BEGIN Stored data
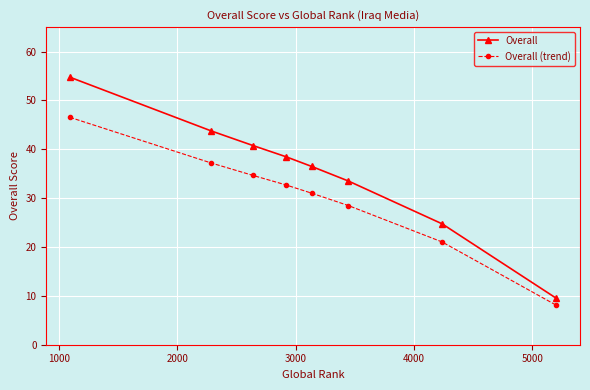

Which series has the largest total across all categories?

Overall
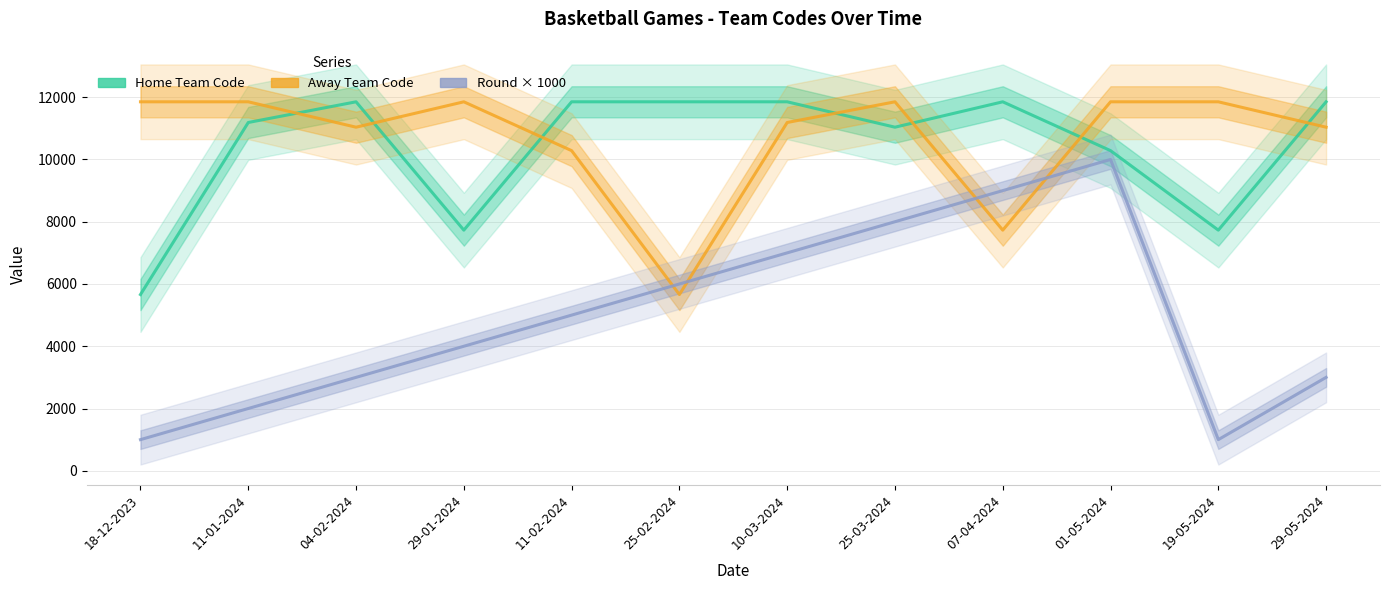

What are all the series names shown in the legend?

Home Team Code, Away Team Code, Round × 1000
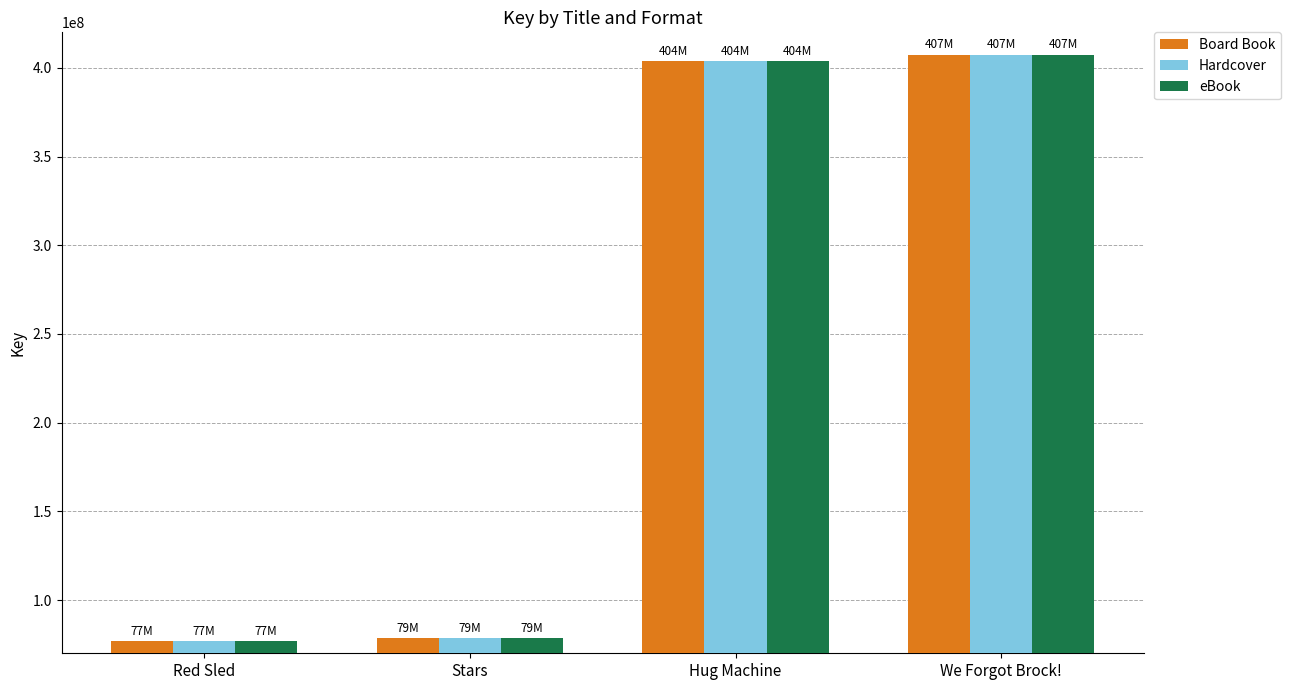

What is the value of the Hardcover bar at the 1st from the left?

76738642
END Stored data
Work instructions
Count the lines in the rows above that contain the string "What", matching case exactly. Reply with the number only.

Your response
2